#### WRITTEN TASK
Reproduce the records verbatim from their first line up to and including the line containing "Медицинский научно-практический портал", and nothing beyond it.

#### DATA EXCERPTS
▬▬▬▬▬▬▬▬▬▬
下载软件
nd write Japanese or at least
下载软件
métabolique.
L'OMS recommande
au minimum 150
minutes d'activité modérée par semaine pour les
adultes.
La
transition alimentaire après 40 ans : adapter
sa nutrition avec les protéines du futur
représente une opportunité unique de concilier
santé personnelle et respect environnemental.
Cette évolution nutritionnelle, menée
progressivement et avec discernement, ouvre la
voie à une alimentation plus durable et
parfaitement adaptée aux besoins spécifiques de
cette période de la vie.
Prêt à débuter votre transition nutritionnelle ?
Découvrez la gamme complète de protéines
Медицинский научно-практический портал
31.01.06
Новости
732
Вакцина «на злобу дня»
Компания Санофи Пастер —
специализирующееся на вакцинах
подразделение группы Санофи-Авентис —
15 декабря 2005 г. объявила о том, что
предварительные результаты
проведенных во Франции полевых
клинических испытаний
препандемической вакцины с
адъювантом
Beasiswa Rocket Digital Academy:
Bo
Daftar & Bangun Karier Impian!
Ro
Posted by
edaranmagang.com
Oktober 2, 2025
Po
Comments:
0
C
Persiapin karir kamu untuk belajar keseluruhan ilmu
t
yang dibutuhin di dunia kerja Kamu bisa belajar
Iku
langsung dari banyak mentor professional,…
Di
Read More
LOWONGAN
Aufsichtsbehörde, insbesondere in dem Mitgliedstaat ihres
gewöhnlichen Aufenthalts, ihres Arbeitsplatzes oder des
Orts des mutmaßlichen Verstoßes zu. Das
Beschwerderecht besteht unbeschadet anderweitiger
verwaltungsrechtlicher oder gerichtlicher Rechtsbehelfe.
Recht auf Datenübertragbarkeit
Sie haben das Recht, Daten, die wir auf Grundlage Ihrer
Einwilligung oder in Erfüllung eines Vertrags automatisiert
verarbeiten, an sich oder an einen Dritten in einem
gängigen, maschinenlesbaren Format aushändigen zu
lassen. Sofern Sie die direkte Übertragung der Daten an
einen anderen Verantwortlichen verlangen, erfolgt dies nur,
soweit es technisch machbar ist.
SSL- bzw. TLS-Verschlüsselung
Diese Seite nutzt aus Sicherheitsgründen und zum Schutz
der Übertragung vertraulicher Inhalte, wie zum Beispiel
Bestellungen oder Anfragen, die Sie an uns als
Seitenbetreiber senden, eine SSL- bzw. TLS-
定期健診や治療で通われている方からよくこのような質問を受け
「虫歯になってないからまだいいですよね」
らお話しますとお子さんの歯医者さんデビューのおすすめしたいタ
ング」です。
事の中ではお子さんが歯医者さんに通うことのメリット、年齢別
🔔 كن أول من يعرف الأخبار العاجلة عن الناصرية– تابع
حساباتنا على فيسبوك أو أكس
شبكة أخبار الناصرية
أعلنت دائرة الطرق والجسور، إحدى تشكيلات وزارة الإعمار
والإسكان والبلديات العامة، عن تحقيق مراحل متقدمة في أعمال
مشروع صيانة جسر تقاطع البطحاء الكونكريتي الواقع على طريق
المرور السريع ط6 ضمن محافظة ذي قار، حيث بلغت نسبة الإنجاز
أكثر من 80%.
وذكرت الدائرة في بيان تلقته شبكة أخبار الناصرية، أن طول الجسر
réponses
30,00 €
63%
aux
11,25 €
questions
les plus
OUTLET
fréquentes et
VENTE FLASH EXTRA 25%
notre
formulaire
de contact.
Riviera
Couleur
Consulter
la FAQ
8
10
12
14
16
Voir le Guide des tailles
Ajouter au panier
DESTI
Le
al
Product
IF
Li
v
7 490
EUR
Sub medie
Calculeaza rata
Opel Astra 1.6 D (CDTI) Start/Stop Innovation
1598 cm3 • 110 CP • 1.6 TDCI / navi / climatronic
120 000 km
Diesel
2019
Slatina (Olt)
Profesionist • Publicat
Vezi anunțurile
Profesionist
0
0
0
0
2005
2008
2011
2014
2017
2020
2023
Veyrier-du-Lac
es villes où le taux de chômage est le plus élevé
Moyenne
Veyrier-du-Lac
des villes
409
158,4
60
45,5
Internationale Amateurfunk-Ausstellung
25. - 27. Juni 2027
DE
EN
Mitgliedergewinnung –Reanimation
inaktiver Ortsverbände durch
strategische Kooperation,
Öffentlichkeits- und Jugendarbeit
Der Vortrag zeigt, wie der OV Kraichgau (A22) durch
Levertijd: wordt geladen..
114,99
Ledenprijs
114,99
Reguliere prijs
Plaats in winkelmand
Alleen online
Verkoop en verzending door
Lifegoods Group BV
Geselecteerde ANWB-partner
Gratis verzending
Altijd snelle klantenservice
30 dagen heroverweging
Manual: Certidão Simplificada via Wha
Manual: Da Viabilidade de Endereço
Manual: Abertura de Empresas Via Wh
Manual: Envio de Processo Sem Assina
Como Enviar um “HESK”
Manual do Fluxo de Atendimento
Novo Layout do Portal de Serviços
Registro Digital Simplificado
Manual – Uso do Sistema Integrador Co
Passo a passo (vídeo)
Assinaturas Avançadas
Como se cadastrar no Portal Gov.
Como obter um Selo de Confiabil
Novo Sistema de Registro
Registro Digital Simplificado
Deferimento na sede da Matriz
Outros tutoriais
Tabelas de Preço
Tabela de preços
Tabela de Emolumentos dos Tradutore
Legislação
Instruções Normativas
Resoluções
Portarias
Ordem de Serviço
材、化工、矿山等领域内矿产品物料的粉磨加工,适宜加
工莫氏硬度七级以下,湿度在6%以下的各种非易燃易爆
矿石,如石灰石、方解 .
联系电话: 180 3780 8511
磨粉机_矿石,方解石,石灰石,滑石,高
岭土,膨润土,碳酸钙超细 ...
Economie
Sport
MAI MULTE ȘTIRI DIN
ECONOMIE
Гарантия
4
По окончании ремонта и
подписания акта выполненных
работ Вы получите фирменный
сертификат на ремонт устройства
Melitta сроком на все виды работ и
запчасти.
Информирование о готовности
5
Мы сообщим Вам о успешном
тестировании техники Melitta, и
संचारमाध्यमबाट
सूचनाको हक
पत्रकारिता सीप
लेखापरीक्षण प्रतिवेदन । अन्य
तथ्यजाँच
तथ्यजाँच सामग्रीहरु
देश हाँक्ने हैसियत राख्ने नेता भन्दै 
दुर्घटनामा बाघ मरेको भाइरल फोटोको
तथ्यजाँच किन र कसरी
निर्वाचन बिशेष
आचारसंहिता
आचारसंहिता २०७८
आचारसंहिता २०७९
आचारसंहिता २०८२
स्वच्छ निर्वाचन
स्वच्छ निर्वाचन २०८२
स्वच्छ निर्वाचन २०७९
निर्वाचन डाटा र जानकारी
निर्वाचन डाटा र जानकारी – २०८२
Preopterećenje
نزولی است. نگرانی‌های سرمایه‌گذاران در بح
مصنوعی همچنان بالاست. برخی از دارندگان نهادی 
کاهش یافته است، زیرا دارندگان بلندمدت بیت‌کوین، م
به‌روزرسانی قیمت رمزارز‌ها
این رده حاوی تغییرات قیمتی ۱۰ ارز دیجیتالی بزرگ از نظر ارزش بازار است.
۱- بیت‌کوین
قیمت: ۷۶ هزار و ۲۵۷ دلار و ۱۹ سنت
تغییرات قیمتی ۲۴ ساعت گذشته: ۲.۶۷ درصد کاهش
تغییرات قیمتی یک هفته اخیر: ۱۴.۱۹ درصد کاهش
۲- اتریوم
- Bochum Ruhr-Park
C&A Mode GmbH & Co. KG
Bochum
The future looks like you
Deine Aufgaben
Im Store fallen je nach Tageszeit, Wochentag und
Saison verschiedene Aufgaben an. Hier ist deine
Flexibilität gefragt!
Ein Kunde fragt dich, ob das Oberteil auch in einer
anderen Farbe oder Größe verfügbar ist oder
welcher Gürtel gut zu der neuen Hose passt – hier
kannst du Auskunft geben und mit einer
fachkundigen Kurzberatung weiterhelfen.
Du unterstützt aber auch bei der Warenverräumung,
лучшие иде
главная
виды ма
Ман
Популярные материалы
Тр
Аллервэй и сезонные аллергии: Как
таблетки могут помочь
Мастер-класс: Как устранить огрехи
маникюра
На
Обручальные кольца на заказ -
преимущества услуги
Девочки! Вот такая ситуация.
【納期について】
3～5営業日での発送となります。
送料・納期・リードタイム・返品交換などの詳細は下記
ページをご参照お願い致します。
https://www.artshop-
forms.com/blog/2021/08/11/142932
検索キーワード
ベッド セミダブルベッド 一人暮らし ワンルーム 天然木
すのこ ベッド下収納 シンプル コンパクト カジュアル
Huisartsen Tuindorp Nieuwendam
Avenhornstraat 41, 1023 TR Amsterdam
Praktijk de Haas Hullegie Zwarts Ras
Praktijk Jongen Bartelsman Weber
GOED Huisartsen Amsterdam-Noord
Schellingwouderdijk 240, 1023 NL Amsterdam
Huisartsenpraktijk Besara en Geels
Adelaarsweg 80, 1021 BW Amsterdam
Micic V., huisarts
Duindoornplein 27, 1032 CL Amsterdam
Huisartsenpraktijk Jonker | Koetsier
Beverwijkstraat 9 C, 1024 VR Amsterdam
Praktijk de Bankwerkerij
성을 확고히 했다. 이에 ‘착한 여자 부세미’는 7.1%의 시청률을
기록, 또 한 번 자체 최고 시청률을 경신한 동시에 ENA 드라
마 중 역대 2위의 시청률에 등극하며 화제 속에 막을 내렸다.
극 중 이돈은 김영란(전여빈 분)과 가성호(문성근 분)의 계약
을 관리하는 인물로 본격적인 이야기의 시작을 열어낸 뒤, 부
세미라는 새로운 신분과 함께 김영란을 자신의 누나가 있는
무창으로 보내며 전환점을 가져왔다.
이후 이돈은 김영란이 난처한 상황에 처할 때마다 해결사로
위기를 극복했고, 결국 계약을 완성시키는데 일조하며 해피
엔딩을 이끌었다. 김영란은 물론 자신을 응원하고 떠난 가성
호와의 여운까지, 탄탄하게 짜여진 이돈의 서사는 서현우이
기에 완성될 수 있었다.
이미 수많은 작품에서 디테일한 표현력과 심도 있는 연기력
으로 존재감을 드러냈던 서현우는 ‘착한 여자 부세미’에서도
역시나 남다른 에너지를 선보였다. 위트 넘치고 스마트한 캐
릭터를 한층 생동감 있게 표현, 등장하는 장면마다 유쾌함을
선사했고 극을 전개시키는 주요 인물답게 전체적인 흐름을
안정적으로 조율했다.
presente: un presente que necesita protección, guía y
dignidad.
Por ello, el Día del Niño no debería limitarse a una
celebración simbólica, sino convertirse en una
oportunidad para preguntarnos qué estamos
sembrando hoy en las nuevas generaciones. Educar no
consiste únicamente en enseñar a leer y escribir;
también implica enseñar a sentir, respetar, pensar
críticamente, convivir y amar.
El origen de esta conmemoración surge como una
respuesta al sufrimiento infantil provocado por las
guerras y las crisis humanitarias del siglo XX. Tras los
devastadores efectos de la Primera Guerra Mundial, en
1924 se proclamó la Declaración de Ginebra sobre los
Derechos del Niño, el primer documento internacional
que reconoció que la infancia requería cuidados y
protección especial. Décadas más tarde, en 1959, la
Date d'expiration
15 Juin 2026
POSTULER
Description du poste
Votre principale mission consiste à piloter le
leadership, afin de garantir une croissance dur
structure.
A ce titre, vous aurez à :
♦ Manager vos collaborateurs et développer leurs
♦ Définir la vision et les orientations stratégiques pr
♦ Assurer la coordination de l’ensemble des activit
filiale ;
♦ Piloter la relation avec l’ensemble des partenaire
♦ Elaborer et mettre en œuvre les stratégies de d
▬▬▬▬▬▬▬▬▬▬
#### RESPONSE TO THE EXERCISE
下载软件
nd write Japanese or at least
下载软件
métabolique.
L'OMS recommande
au minimum 150
minutes d'activité modérée par semaine pour les
adultes.
La
transition alimentaire après 40 ans : adapter
sa nutrition avec les protéines du futur
représente une opportunité unique de concilier
santé personnelle et respect environnemental.
Cette évolution nutritionnelle, menée
progressivement et avec discernement, ouvre la
voie à une alimentation plus durable et
parfaitement adaptée aux besoins spécifiques de
cette période de la vie.
Prêt à débuter votre transition nutritionnelle ?
Découvrez la gamme complète de protéines
Медицинский научно-практический портал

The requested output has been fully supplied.